Mishael Tafadzwa Matonhodze is now South Africa’s top Mathematics teacher.
The Witbank High School teacher scooped the National Teaching Award for Excellence in Teaching Mathematics at the awards ceremony held at the Sandton Convention Centre in Johannesburg on Saturday.
She walked away with a brand-new Renault Kwid and a cash prize of R5000.
Speaking to Inside Education, Matonhodze said she was overwhelmed with joy and excitement and that it was through God’s grace she won the award.
“I am honoured and flattered because when I do what I do every day, to me this is normal, I did not think it was anything exceptional until they said to me what you are doing is exceptional, and I really feel honoured by it, humbled and grateful to them for recognising what I myself could not see,” said Matonhodze.
“I feel very much blessed and the grace of God is really sufficient.”
Matonhodze, who started her teaching career in Zimbabwe for two years before she could return to teach in South Africa, has been teaching for 11 years.
She studied a BSc degree as her initial dream was to become a doctor, however, that dream soon took a turn in a different direction after she realised she was too sensitive to bear looking after ill patients.
Matonhodze said she was glad she chose to teach as her profession because she finds it fulfilling.
When asked how she managed to teach a subject viewed by many as difficult, Matonhodze said that it all depended on the manner in which a teacher approached the subject.
Matonhodze said negativity affects how learners view the subject.
“I convince my learners that mathematics is not difficult because everything you do is mathematics.

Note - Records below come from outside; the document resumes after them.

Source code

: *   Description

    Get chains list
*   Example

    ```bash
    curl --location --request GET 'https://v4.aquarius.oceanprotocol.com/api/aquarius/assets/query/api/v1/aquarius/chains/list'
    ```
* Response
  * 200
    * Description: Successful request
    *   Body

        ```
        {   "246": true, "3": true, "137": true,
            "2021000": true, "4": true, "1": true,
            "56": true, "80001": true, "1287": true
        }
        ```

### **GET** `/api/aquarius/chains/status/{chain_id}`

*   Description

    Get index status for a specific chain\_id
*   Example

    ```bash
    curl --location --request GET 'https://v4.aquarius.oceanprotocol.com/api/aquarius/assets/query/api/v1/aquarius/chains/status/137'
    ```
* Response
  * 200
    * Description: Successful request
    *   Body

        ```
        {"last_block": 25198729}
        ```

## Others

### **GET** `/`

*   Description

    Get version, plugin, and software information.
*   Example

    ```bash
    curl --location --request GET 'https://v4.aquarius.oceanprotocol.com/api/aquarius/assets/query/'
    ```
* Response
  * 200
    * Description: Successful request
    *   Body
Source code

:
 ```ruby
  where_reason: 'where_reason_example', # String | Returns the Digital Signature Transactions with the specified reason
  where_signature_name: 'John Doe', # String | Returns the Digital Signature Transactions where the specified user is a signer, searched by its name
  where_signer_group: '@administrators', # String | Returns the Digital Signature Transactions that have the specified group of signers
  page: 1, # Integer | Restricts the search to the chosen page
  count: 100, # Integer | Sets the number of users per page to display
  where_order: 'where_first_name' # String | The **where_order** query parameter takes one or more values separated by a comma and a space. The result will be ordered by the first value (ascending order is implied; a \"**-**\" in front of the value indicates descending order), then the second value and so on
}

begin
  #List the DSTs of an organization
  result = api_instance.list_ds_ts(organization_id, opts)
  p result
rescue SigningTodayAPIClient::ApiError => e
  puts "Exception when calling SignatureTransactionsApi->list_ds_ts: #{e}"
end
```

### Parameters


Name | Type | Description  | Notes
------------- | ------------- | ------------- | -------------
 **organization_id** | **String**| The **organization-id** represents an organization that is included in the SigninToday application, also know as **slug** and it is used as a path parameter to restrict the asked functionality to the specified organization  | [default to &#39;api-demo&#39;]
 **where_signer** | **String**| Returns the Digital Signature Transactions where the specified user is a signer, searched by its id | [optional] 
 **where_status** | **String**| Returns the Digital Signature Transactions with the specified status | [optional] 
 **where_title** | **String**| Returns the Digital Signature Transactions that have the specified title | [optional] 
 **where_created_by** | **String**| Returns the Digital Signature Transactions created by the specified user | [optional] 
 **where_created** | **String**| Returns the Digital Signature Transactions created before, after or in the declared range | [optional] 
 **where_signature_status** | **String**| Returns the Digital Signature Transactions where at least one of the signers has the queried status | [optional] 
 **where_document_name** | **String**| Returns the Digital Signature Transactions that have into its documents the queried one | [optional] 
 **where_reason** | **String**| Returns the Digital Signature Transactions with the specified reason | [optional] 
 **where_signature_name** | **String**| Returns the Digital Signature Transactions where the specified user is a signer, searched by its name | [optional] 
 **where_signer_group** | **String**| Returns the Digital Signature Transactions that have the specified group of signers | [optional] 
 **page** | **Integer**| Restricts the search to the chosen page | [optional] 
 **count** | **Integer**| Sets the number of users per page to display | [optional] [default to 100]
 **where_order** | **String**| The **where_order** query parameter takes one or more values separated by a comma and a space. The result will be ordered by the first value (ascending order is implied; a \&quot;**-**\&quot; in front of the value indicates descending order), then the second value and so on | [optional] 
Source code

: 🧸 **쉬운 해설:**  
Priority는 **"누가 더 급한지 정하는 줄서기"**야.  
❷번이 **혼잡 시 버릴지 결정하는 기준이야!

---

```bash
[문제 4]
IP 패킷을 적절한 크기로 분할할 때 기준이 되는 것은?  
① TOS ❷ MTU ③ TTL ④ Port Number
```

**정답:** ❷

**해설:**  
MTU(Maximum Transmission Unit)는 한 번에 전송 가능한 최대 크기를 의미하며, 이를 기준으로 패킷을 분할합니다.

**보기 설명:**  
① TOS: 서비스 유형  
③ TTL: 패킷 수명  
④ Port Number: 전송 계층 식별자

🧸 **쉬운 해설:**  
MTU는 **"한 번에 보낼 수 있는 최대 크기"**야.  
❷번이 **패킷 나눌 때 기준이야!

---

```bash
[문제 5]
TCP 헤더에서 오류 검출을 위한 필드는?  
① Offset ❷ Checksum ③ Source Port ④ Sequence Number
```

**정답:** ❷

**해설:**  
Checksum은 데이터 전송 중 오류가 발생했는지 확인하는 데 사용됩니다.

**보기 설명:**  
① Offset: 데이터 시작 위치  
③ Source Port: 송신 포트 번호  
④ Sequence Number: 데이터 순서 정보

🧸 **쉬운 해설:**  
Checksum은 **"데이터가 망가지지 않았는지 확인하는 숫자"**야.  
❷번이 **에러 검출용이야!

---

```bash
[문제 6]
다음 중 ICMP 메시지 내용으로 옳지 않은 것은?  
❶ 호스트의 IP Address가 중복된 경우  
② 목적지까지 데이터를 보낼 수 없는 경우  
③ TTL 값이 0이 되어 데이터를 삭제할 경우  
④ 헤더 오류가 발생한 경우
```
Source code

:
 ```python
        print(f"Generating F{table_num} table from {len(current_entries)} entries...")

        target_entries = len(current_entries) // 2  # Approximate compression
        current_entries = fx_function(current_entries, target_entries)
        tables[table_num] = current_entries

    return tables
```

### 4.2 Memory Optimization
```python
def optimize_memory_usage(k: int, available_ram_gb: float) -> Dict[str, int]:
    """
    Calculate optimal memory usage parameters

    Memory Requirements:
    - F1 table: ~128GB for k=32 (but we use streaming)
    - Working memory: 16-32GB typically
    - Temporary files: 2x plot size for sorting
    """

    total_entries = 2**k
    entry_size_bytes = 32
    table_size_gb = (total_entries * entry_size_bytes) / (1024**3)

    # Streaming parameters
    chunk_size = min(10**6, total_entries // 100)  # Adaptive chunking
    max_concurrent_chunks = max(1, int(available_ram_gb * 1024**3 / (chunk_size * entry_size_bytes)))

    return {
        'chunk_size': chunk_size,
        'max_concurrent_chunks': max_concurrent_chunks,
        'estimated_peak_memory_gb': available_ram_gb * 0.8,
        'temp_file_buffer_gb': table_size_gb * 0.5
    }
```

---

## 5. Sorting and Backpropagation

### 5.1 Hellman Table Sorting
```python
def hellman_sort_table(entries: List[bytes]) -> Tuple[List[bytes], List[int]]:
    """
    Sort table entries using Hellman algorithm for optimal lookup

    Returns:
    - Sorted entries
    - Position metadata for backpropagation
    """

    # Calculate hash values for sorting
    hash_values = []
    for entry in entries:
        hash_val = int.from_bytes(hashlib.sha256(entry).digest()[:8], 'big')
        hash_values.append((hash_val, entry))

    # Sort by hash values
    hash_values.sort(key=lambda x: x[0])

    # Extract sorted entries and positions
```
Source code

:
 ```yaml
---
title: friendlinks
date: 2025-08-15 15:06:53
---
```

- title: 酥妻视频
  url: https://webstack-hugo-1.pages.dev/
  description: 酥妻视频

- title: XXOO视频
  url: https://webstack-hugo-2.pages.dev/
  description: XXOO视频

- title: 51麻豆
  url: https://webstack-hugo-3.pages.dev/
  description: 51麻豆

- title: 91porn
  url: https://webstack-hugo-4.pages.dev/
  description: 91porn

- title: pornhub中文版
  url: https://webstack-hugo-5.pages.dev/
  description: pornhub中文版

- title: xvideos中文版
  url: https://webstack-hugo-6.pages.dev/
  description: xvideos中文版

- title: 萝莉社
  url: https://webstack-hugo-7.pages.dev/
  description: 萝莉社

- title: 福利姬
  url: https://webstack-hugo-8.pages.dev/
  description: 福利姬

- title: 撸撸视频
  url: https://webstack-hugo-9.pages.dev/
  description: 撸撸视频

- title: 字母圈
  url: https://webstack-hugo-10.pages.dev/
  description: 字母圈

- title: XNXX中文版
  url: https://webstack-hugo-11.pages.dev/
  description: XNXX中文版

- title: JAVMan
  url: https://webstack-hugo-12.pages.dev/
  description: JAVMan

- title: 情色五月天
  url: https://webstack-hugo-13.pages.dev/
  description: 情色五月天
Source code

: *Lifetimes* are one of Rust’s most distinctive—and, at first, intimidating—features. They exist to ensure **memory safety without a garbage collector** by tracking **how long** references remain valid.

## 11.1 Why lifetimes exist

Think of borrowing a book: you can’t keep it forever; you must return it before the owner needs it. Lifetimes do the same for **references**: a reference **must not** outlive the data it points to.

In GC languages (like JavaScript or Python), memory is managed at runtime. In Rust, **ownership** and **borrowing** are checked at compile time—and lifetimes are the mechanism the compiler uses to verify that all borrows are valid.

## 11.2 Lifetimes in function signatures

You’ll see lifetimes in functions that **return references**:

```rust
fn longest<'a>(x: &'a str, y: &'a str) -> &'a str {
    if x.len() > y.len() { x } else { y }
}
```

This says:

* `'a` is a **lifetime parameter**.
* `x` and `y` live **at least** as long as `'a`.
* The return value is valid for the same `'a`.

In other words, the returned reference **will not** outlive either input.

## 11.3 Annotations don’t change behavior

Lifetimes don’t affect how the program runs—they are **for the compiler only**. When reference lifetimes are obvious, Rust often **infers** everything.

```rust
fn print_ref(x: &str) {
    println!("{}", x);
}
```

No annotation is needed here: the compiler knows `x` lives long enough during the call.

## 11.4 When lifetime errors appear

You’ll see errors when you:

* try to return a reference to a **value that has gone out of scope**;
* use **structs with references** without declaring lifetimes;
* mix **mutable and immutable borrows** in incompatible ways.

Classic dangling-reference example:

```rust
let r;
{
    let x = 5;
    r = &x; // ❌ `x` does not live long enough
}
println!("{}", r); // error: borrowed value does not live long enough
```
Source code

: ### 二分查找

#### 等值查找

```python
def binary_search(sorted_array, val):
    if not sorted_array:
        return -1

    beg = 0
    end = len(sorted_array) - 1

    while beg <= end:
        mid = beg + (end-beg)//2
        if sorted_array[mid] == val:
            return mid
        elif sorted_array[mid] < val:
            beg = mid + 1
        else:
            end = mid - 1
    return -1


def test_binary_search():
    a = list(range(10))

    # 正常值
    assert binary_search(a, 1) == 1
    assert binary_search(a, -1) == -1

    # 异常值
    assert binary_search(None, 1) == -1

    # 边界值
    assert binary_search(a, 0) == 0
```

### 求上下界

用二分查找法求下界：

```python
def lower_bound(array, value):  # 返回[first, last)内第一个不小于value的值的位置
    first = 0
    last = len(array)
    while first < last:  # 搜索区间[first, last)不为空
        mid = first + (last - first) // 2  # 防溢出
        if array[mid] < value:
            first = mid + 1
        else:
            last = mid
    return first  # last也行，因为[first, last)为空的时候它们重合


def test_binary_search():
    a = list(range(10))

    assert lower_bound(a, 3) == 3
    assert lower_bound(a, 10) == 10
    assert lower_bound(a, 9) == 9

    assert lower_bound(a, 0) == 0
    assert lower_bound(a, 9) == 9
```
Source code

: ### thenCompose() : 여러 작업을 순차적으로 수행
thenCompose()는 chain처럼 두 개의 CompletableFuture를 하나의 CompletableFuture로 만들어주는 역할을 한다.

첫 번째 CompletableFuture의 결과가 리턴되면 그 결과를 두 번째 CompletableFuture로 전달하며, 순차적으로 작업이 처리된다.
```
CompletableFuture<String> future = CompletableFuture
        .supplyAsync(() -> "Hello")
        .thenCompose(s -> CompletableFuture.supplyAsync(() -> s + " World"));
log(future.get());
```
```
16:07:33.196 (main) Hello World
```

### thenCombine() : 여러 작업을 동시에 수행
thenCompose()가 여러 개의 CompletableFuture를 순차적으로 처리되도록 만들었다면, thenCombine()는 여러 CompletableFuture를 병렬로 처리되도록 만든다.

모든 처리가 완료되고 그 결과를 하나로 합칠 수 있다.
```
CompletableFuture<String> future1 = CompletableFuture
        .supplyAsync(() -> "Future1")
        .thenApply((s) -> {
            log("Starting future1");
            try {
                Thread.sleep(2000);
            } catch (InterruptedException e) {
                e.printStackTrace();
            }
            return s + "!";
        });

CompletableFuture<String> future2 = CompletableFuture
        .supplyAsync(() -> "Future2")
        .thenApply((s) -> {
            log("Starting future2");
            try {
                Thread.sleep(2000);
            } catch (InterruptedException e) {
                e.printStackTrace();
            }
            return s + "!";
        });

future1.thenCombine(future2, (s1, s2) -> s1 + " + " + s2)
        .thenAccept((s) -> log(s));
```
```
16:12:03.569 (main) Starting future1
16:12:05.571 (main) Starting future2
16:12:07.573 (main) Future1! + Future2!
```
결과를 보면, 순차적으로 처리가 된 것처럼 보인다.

I show them that you need it for the simplest things that you are doing like sport. And when they realise how much Maths is in their everyday lives, they get motivated to learn the subject,” said Matonhodze.
She also said that she conducted one on one sessions with her learners to help her bring those who are running behind up to speed. She also carries out group discussions where learners are able to help each other understand the school work better.
When it comes to ill-disciplined learners, Motonhodze puts learners through detention where they study and submit work for marking.
She also works with other teachers in her neighbourhood to share their different skills and techniques on teaching maths, through a programme called “1+4”.
“We have a programme called 1+4 where we iron out the misconception about maths, we share our experiences while teaching and how we deal with various issues about the subject,” said Matonhodze.
The best advice that Matonhodze could give to her fellow educators is to approach the subject with a positive attitude.
“My advice to the upcoming teachers is that you’ve made the right decision, run on with it. To the class, take with you the right attitude, humanity because you have influence, be disciplined to lay your expectations to learners but be humble enough to engage with you on a personal level so that they may open to you and you may better help them,” said Matonhodze.
Siphesihle Mabaso from Asibemunye High School in KwaZulu-Natal was placed second in the Mathematics category and Francois Nicholas Bischoff from the High School for Girls Potchefstroom in the North West was placed third.